» WHAT YOU ARE ASKED TO DO:
Change "developed" to "edited" in each row, and write the lines out again with nothing else altered.

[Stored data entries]
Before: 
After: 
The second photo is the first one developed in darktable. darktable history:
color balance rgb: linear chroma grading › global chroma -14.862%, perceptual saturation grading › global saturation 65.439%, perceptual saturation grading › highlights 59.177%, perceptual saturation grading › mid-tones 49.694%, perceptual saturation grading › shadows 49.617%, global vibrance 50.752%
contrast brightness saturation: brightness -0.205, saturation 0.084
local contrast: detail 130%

» EXERCISE OUTPUT:
Before: 
After: 
The second photo is the first one edited in darktable. darktable history:
color balance rgb: linear chroma grading › global chroma -14.862%, perceptual saturation grading › global saturation 65.439%, perceptual saturation grading › highlights 59.177%, perceptual saturation grading › mid-tones 49.694%, perceptual saturation grading › shadows 49.617%, global vibrance 50.752%
contrast brightness saturation: brightness -0.205, saturation 0.084
local contrast: detail 130%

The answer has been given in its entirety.